One answer is, of course, to stop digging a hole. Don’t let sleep debt accumulate into long-term health consequences.
But sometimes missed sleep is unavoidable. Life happens, and when it does, you can make an action plan to eliminate your sleep debt.
Create Good Sleep Hygiene
You need extra sleep to eliminate sleep debt, but not all sleep is created equal.
If you get nine hours of sleep after a night of drinking, for example, those will not be quality hours. You might only get four hours of useful, deep sleep. And rather than reducing your sleep debt, you actually contribute to it.
Repaying your sleep debt requires good, quality sleep. And good, quality sleep requires good sleep hygiene, such as:
- Maintaining a regular bedtime routine
- Avoiding nighttime alcohol
- Staying away from screens for an hour before bed
Catching a nap or two can help make up for lost sleep. If necessary, you can keep them short to prevent naps from interfering with your nighttime rest.
Sleep Longer When You Can
When you can, sleep longer to make up sleep debt. If this means going to bed earlier one night and sleeping in on the weekends, then do that.
Listen to your body. Are you still yawning during conversations and nodding off during meetings? Then find opportunities to sleep a little more.
You Can’t Do It All in One Night
Most of the time, you won’t be able to catch up on all of your sleep in one night. It could take several nights before your body feels fully rested again. But don’t let that discourage you. You have to start somewhere, and restoring sleep is an important investment in your health.
Plan Ahead and Bank Your Sleep
Use Naps To Store Up Sleep
Naps aren’t just for making up missed sleep after the fact.
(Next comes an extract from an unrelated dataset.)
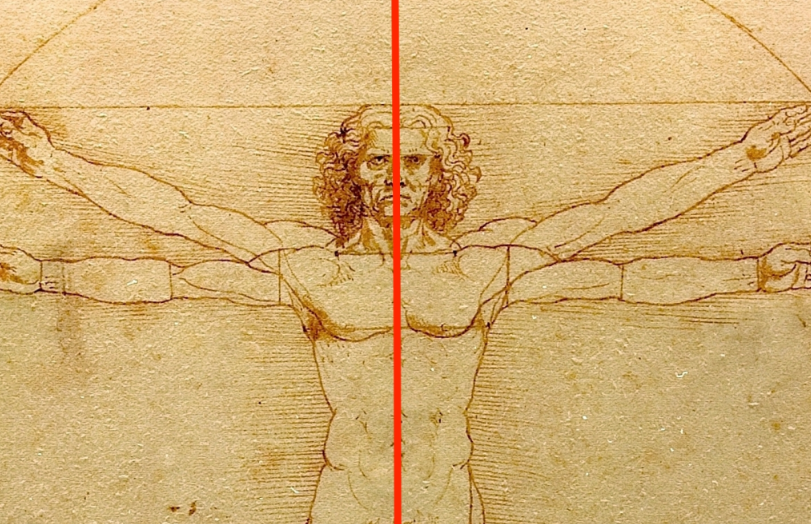
Where is `the chest`? This screenshot has height=524, width=811. the chest is located at coordinates (366, 313).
If you know you’ll be traveling or staying up late, you can start a sleep bank ahead of time using naps.
Sleep Longer Leading Up to an Event
If you have a busy week coming up or a big event that will wreak havoc on your sleep schedule, you can make plans to sleep longer on the preceding nights to create a sleep bank.
The Final Word on Sleep
Life gets messy, and sleep is often the first thing to go. Recognizing the importance of sleep for a good quality of life will help you plan ahead to achieve a healthy sleep schedule that keeps you out of debt. And when eight hours just aren’t possible, you can implement some of the strategies from this post to bank sleep ahead of time or make up for what you miss.